E prova a spiegarsi. Secondo Mazzino, Maureen (Kristen Stewart) è persa nel suo presente, tra vita e morte, passato e futuro, tra ciò che lei è e ciò che lei vorrebbe essere. E quel suo essere persa, disorientata, si traduce nell'attesa di un segnale. In questi giorni Mazzino ha visto anche Hidden Figures (Il diritto di contare) e Loving. Due storie nelle quali le protagoniste femminili spingono affinché la loro realtà cambi. Sono afroamericane e vivono in un'epoca in cui è proibito amare, desiderare, avere ambizioni, seguire il proprio talento. Anche loro, perciò, attendono un segnale, si muovono tra qualcosa che sperano non sia più (la condizione di oppresse) e qualcosa che non è ancora (la conquista dei diritti). Sono delle pioniere che cambieranno la vita propria e quella delle altre e degli altri. Non possono sapere, però, quando accadrà e se accadrà. Per certi versi, dunque, sono nella stessa condizione di Maureen che, a sua volta, è alle prese col soprannaturale, con un fantasma, ma pure con le proprie ambizioni, amori e desideri. In quello spettro e nella pretesa che si palesi c'è l'attesa della vita, perché alla fine è di questo che si tratta: porsi di fronte all'accadere, rincorrendo un senso per contrastare o abbracciare l'ignoto. Una rincorsa che proseguirà altrove (che lo spettro lasci un segno non è così importante e definitivo), perché non si finisce mai di attendere un segno, il senso e la contingenza sono là sempre intorno a noi.

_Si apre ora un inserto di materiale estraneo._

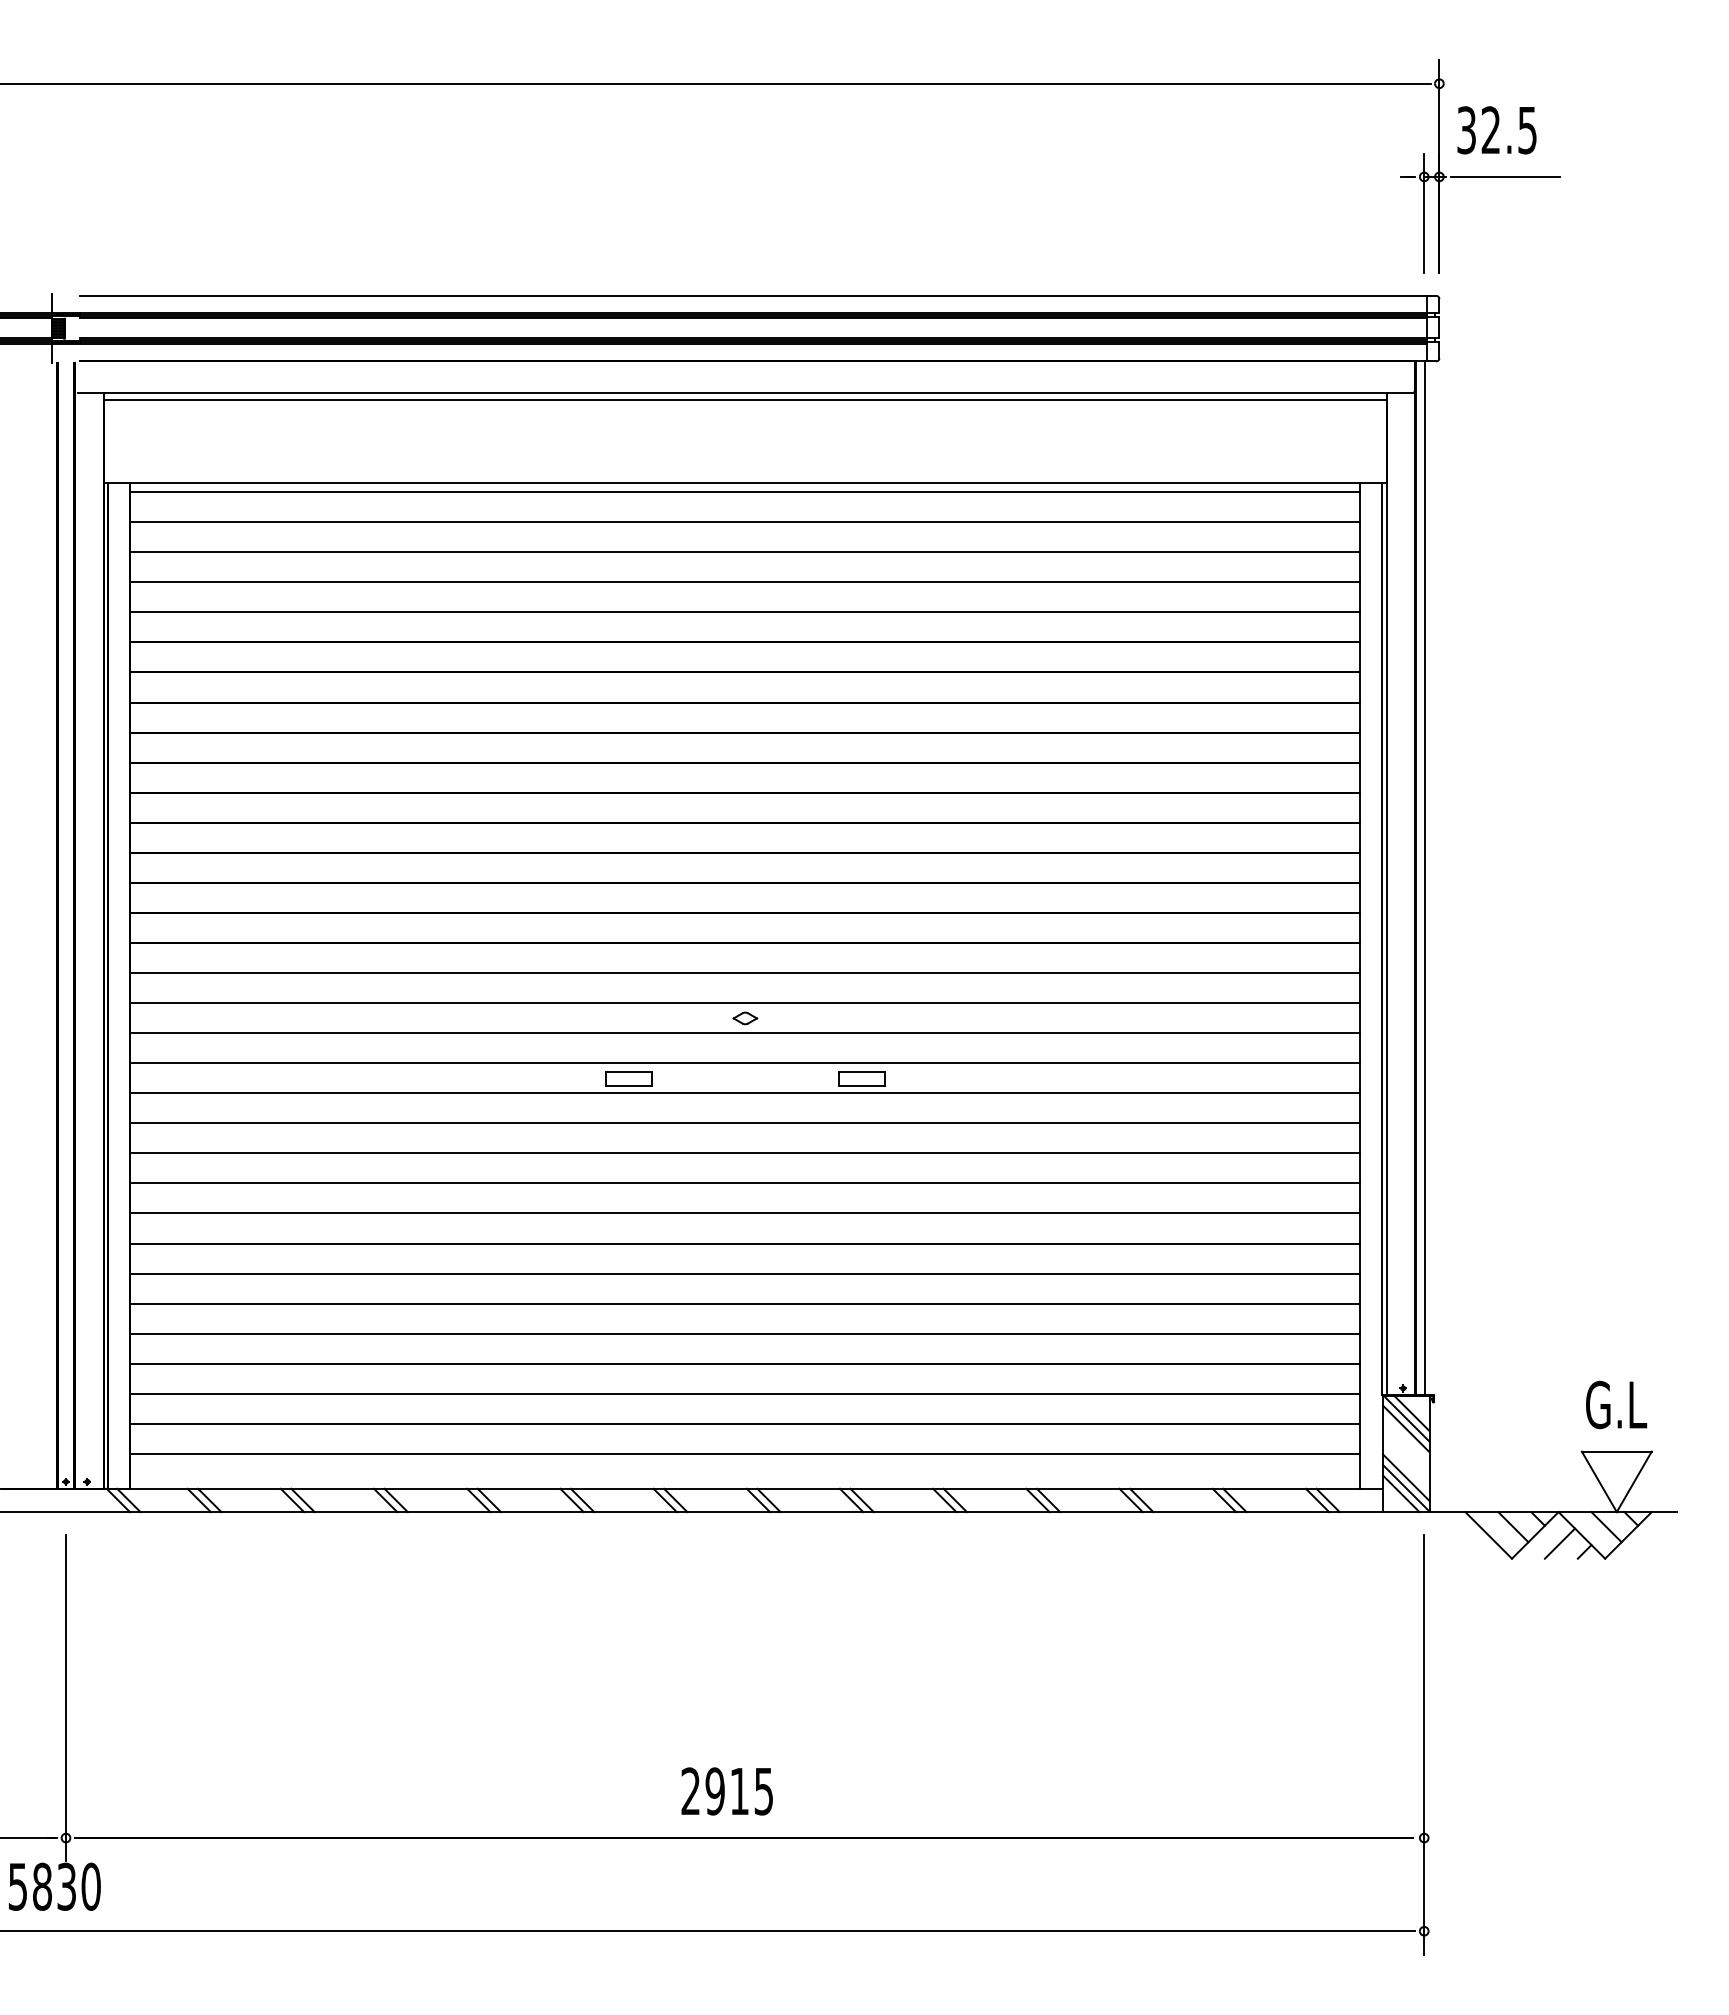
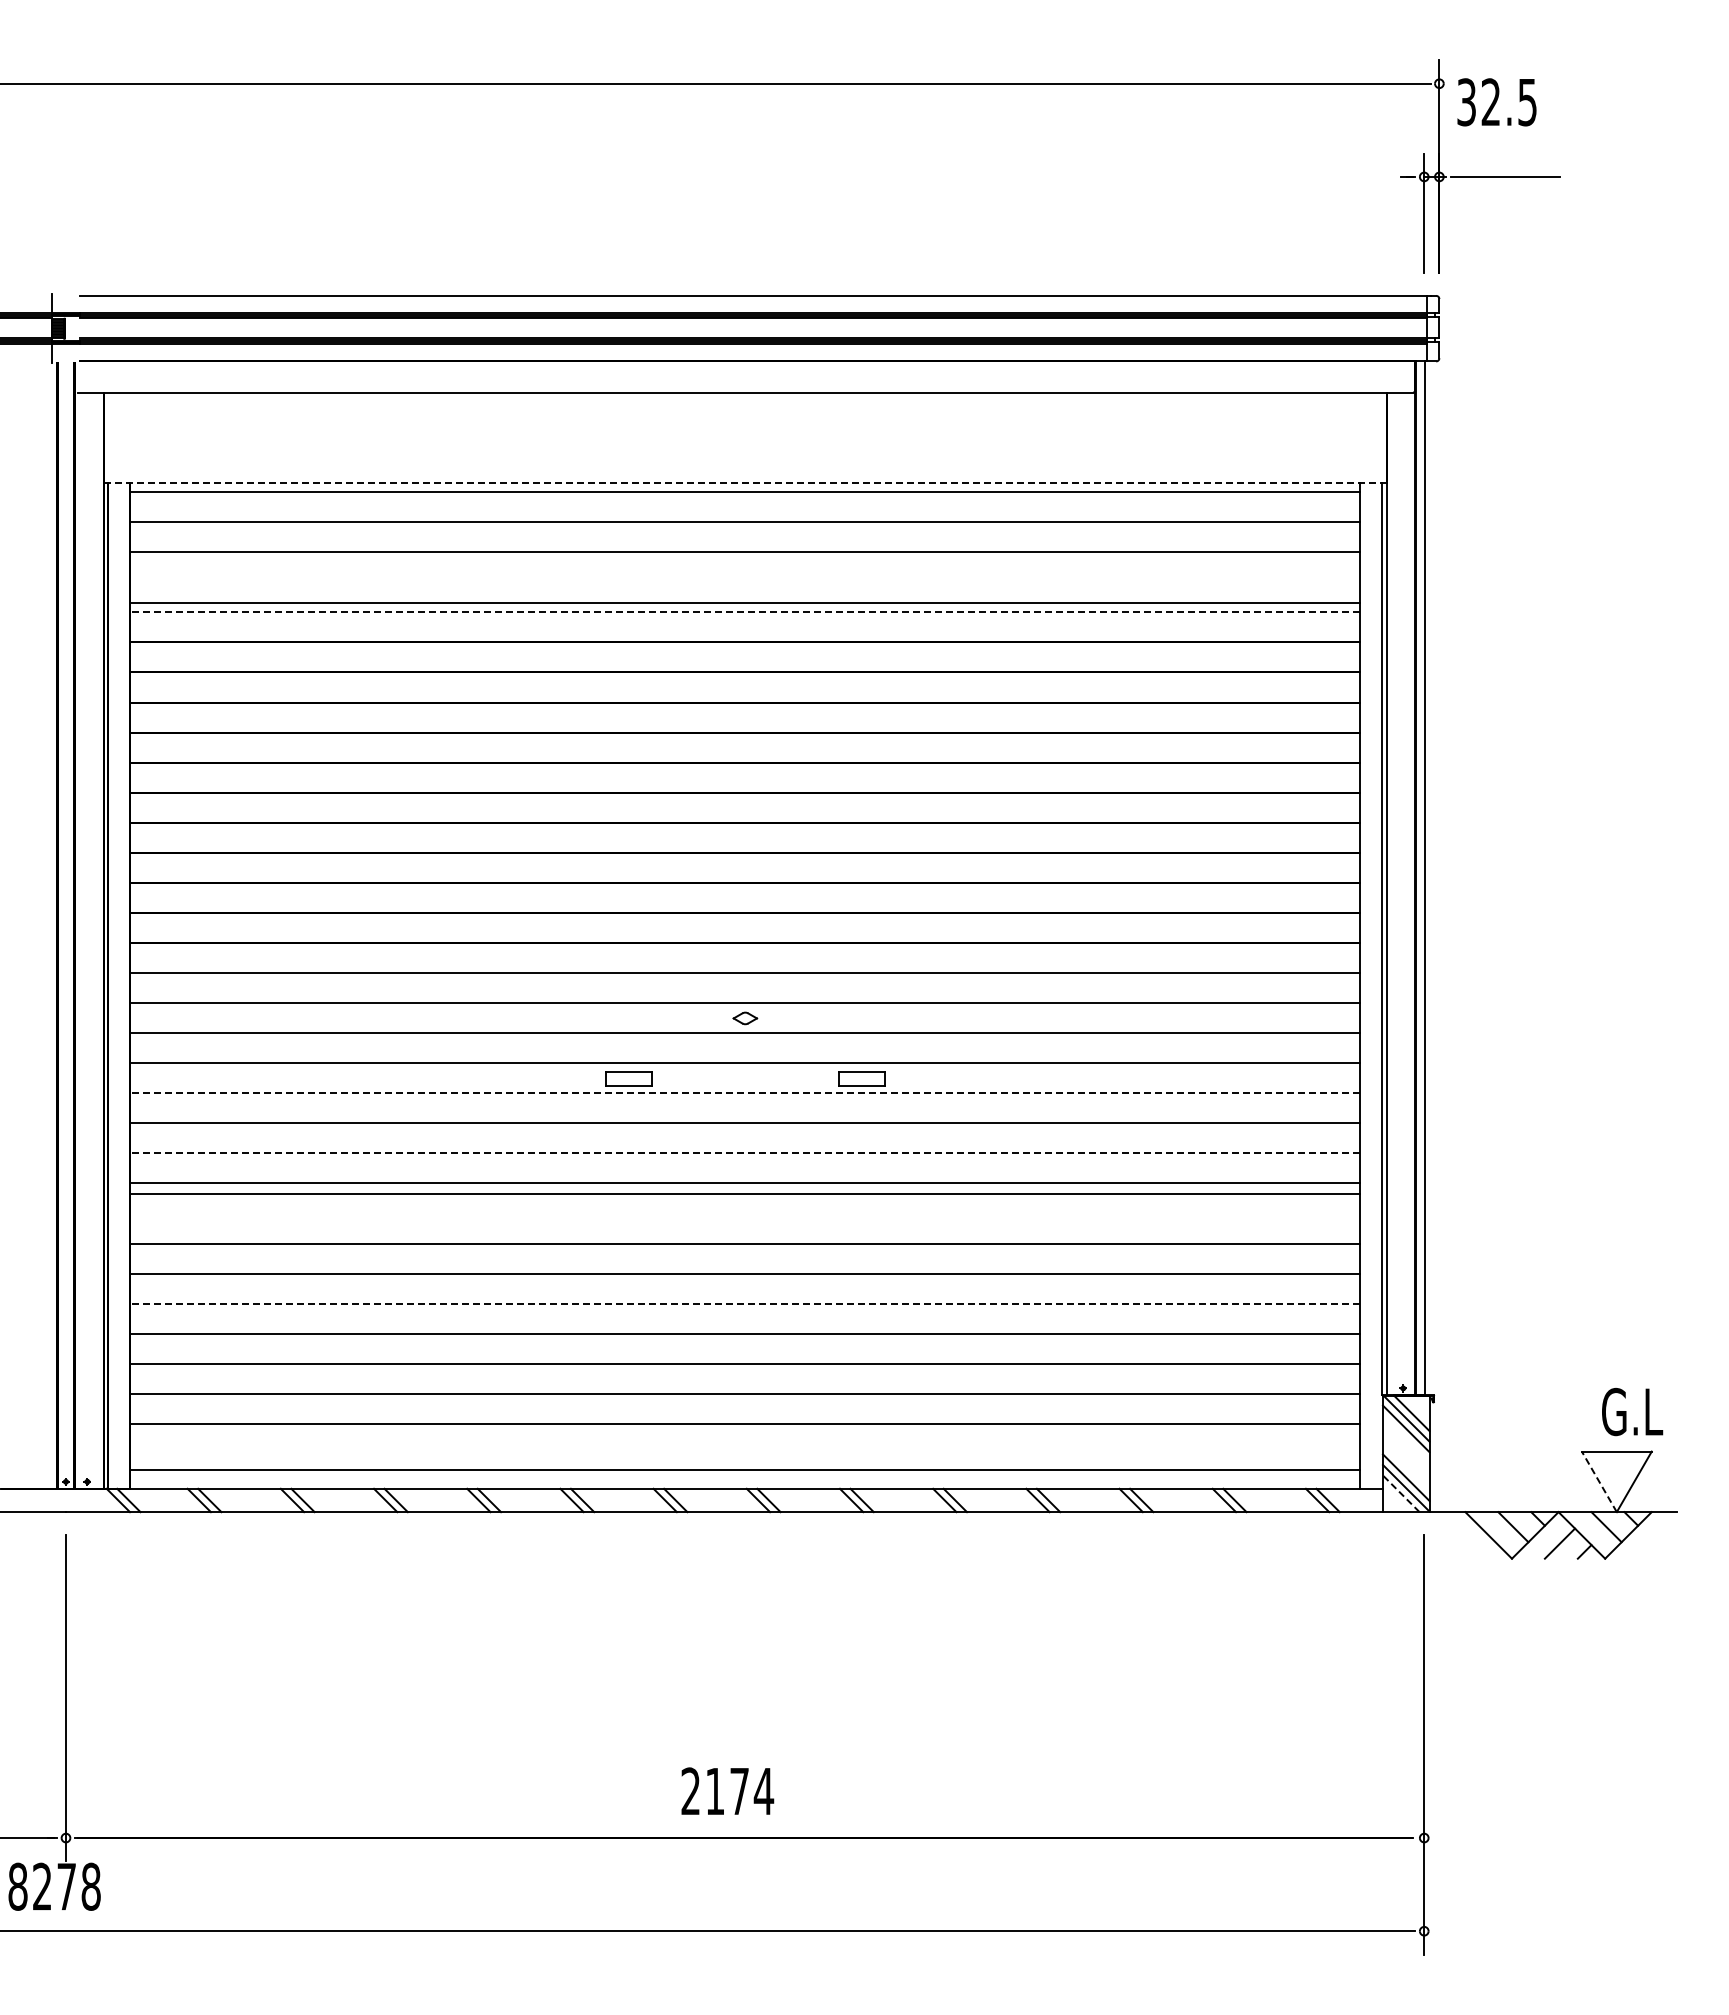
text at (1496, 130) position: (1496, 130) -> (1496, 102)
line at (745, 399): present -> none
line at (744, 482): solid -> dashed
line at (745, 582) position: (745, 582) -> (745, 603)
line at (744, 612): solid -> dashed
line at (744, 1093): solid -> dashed
line at (744, 1153): solid -> dashed
line at (745, 1213) position: (745, 1213) -> (745, 1194)
line at (744, 1303): solid -> dashed
text at (1616, 1405) position: (1616, 1405) -> (1632, 1412)
line at (745, 1453) position: (745, 1453) -> (745, 1469)
line at (1599, 1481): solid -> dashed
line at (1401, 1493): solid -> dashed
text at (739, 1791): 2915 -> 2174
text at (54, 1886): 5830 -> 8278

Aspettare qualcosa che ci permetta di cambiare la nostra posizione, perché quello che viviamo non è quello che vorremmo vivere. Dare un senso della nostra presenza in questo luogo, che non è tutta la Terra, ma non è nemmeno solo un angolo discreto, dove se sprechiamo il tempo lo sprechiamo ovunque. Avremo altri muri, avremo altri mari, o almeno speriamo di averli. Vivremo in altri mondi, e se i segni non ce li daranno gli altri, saremo noi (“sono forse io” dice Kristen quando cerca la risposta a tutte le domande) a dare questi segni, a compiere questi movimenti.
Io, Antonio, amo Assayas perché mi porta sempre fuori da dove sono. Mi fa vestire vestiti non miei. Così come di vestiti non suoi si veste Kristen quando, da sola, finalmente viene!